The official, who declined to be named, said Hamas had demanded access to files and records of NGOs, which would reveal financial and administrative information, details of staff members and information on beneficiaries.
He said that Hamas had shut down the International Medical Corps (IMC) an NGO and USAID partner organization, after its officials objected to "unwarranted audits".
"We are disappointed that Hamas has once again chosen to put its political agenda ahead of the welfare of the Palestinian people," the official said, calling on the group "to cease its interference ... so that we can resume our humanitarian and development activities in Gaza."

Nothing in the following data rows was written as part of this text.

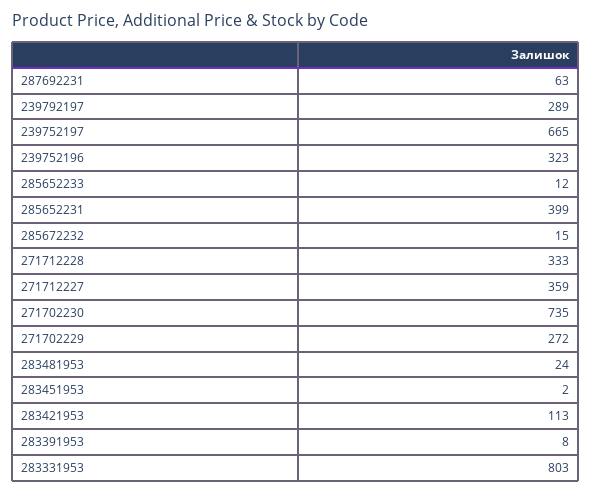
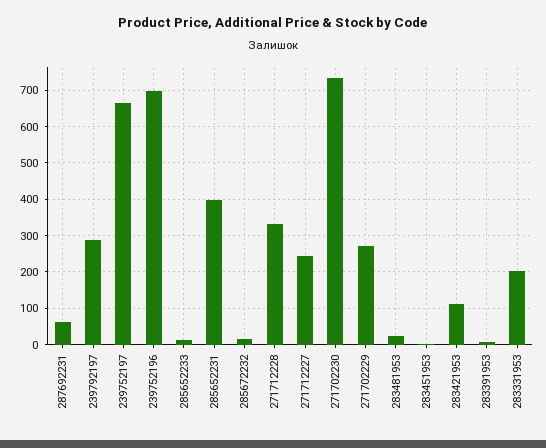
  {
    "287692231": 63,
    "239792197": 289,
    "239752197": 665,
-   "239752196": 323,
+   "239752196": 700,
    "285652233": 12,
    "285652231": 399,
    "285672232": 15,
    "271712228": 333,
-   "271712227": 359,
+   "271712227": 240,
    "271702230": 735,
    "271702229": 272,
    "283481953": 24,
    "283451953": 2,
    "283421953": 113,
    "283391953": 8,
-   "283331953": 803
+   "283331953": 200
  }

Palestinian-based NGOs funded by the European Union have in the past also complained of Hamas meddling in their affairs.
The U.S. official said some 600,000 Gazans - about a third of the population of the coastal enclave - were receiving some $98 million worth of assistance from USAID projects in health, education, construction and infrastructure.
The U.S. has designated Hamas as a terrorist group and it is shunned by the West for spurning permanent coexistence with Israel. The group seized control of the Gaza Strip from Palestinian President Mahmoud Abbas's Fatah faction in 2007.
Also on Saturday, a Hamas spokesman said foreigners must now obtain visas to enter Gaza.
Ghussein said the Hamas government must know who is staying in Gaza in order to protect foreigners.
If implemented, the visa demand could complicate the work of international aid groups in Gaza.
Many international aid groups are prohibited from having direct contact with Hamas or providing Hamas with cash.